= EXERCISE MATERIALS =
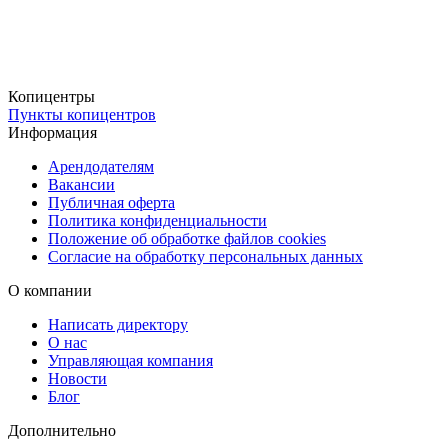
согласовать и запустить заказ удалённо.
Доставка по Москве и всей России
Копицентры
Готовые монетницы можно получить через бесплатные пункты
Пункты копицентров
выдачи сети Copy.ru или доставить через СДЭК в любой город
Информация
России. Бесплатная доставка снижает итоговую стоимость заказа
Арендодателям
особенно при небольших тиражах, когда дополнительные
Вакансии
логистические расходы обычно ощутимы. Copy.ru работает как
Публичная оферта
Политика конфиденциальности
типография
с собственной сетью пунктов выдачи в Москве, что
Положение об обработке файлов cookies
ускоряет получение заказа для московских клиентов.
Согласие на обработку персональных данных
О компании
Написать директору
О нас
Управляющая компания
Новости
Блог
Дополнительно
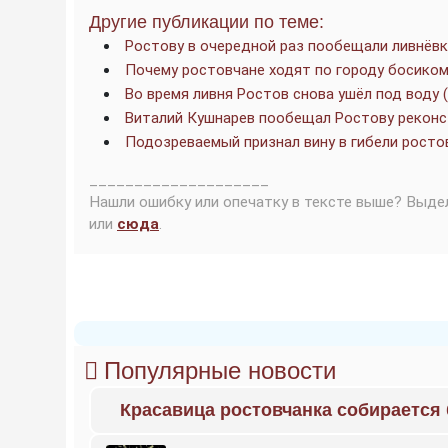
Другие публикации по теме:
Ростову в очередной раз пообещали ливнёвк
Почему ростовчане ходят по городу босико
Во время ливня Ростов снова ушёл под воду 
Виталий Кушнарев пообещал Ростову реконс
Подозреваемый признал вину в гибели рост
____________________
Нашли ошибку или опечатку в тексте выше? Выде
или
сюда
.
Популярные новости
Красавица ростовчанка собирается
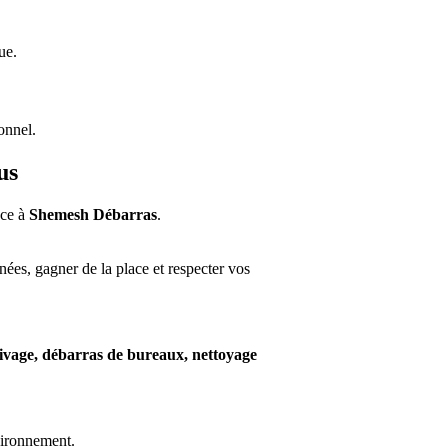
ue.
onnel.
us
nce à
Shemesh Débarras
.
nées, gagner de la place et respecter vos
hivage, débarras de bureaux, nettoyage
nvironnement.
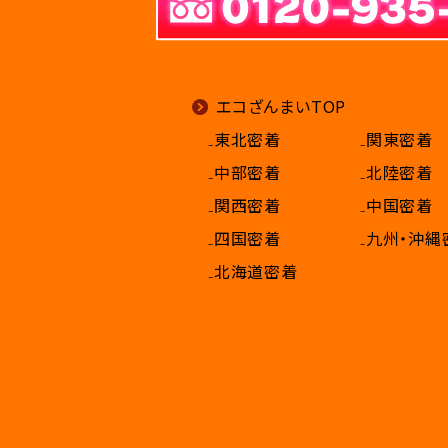
エコざんまいTOP
₋東北密着
₋関東密着
₋中部密着
₋北陸密着
₋関西密着
₋中国密着
₋四国密着
₋九州・沖縄
₋北海道密着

= TASK TO CARRY OUT =
Starting at the line that contains "Другие публикации по" and ending after the line that contains "Красавица ростовчанка собирается", lay out the data as a Markdown table with the columns Row and Text. Give one numbered row per line and skip any blank lines.

= RESPONSE TO THIS EXERCISE =
| Row | Text |
|---|---|
| 1 | Другие публикации по теме: |
| 2 | Ростову в очередной раз пообещали ливнёвк |
| 3 | Почему ростовчане ходят по городу босико |
| 4 | Во время ливня Ростов снова ушёл под воду  |
| 5 | Виталий Кушнарев пообещал Ростову реконс |
| 6 | Подозреваемый признал вину в гибели рост |
| 7 | ____________________ |
| 8 | Нашли ошибку или опечатку в тексте выше? Выде |
| 9 | или |
| 10 | сюда |
| 11 | . |
| 12 | Популярные новости |
| 13 | Красавица ростовчанка собирается |